Baca juga: Wapres: Intoleransi, radikalisme harus dihilangkan agar Indonesia maju


Pasca berakhirnya orde baru, bangsa ini telah merayakan kembali kebebasan berekspresi melalui reformasi setelah lama terkungkung dalam dominasi dan hegemoni negara, namun kebebasan yang terjadi justru dimaknai berlebihan oleh sebagian orang.

"Kebebasan berekspresi sejatinya juga menghargai hak dasar orang lain, sedangkan kebebasan yang berlebihan saat ini justru melahirkan intoleransi yang tidak bisa menerima perbedaan itu," kata Romo Benny.

Untuk itu, katanya, Pancasila sebagai ideologi bangsa Indonesia tentunya bisa dijadikan sebagai acuan dan senjata ampuh bagi masyarakat Indonesia untuk melawan intoleransi itu.

Dengan memagang teguh pada Pancasila itulah, Benny meminta seluruh elemen masyarakat untuk terus bersatu melawan dan menolak adanya intoleransi yang terjadi di sekitar kita.

Baca juga: Presiden bahas penyelesaian intoleransi dengan Pemuda Pancasila

Intoleransi itu kalau dibiarkan berkembang di masyarakat justru dapat menghancurkan keutuhan Negara Kesatuan Republik Indonesia (NKRI) ini.

“Masyarakat harus berani menolak penyebaran kebencian yang menyebarkan bibit-bibit permusuhan, yang bisa merusak persatuan bangsa.
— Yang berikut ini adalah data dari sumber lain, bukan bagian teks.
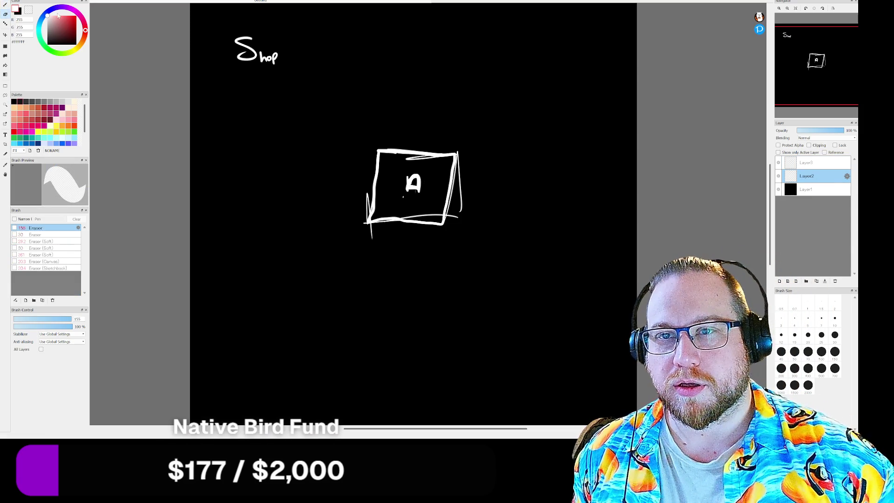
pyautogui.moveTo(411, 185); pyautogui.dragTo(416, 186)
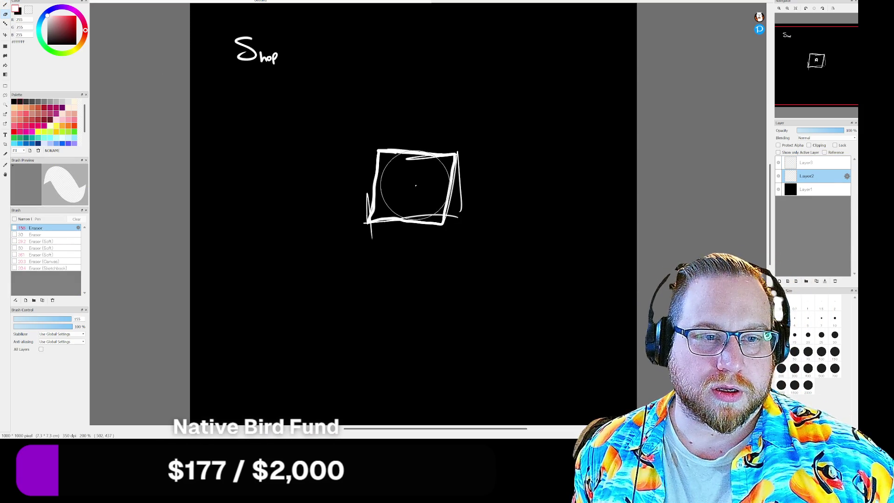
pyautogui.click(5, 5)
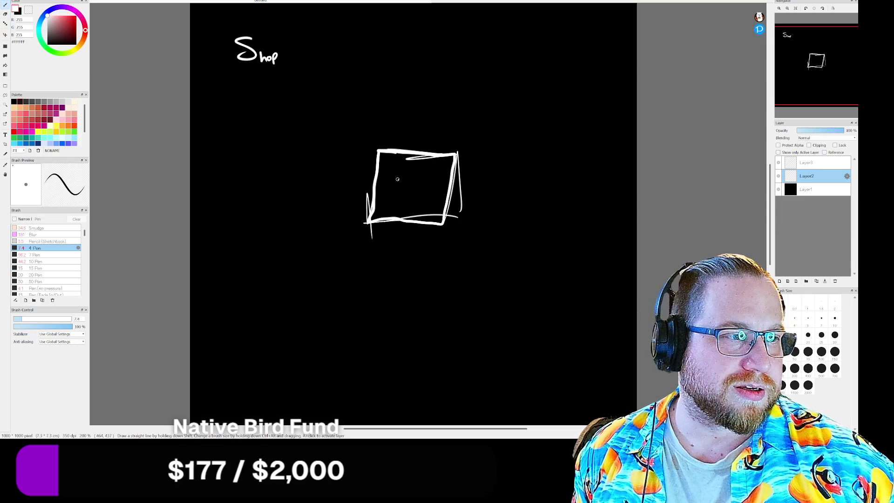
pyautogui.moveTo(390, 169)
pyautogui.mouseDown()
pyautogui.moveTo(418, 163)
pyautogui.moveTo(392, 194)
pyautogui.moveTo(412, 186)
pyautogui.mouseUp()
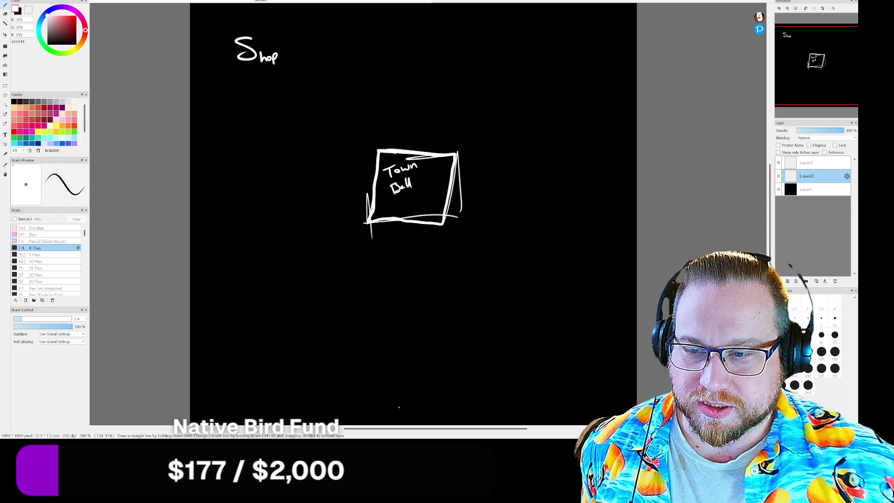
# Step: Check the Obsidian Kanban board, then draw a rectangle above the Town Bell box
pyautogui.press('alt+Tab')
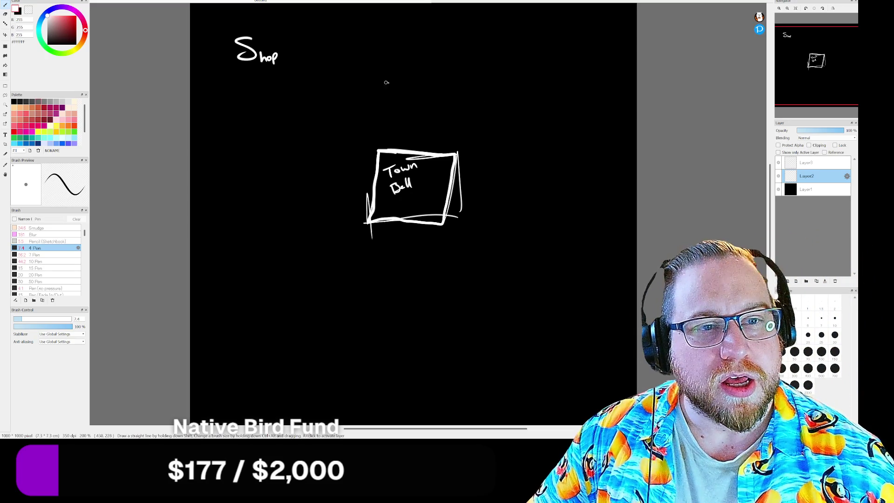
pyautogui.moveTo(392, 39)
pyautogui.mouseDown()
pyautogui.moveTo(391, 79)
pyautogui.moveTo(506, 98)
pyautogui.moveTo(428, 37)
pyautogui.moveTo(508, 90)
pyautogui.mouseUp()
# Step: Add small circles and a curved arrow in the upper rectangle, ring it dashed, and draw a diagonal line
pyautogui.moveTo(415, 48); pyautogui.dragTo(421, 77)
pyautogui.click(418, 62)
Biasanya intoleransi itu muncul dari ujaran kebencian. Kalau itu terjadi masyarakat harus melaporkan hal itu kepada pihak berwajib ketika konten-kontennya berisi ujaran kebencian tersebut muncul. Jangan didiamkan,” tutur pria kelahiran Malang 10 Oktober 1968 tersebut.

Lebih lanjut, Benny mengungkapkan bahwa penanaman nilai-nilai Pancasila itu dapat menjadi acuan hidup sehari-hari di masyarakat, dan ini sangat penting untuk menghindarkan bangsa ini dari intoleransi.

“Harus ada pendidikan nilai-nilai Pancasila, baik di dalam pendidikan nilai-nilai sekolah, nilai keluarga, nilai masyarakat. Karena sejatinya itu adalah tradisi yang telah lama ada di masyarakat indonesia, seperti saling respek, kemudian gotong royong serta guyub rukun bersaudara. Jadikan itu sebagai acuan hidup di masyarakat,” jelas Romo Benny.

Oleh karena itu menurut Benny perlu peran serta pemerintah dan pejabat terkait untuk memberikan contoh keteladanan kepada masyarakat dalam menjalankan Pancasila dalam kehidupan sehari-harinya.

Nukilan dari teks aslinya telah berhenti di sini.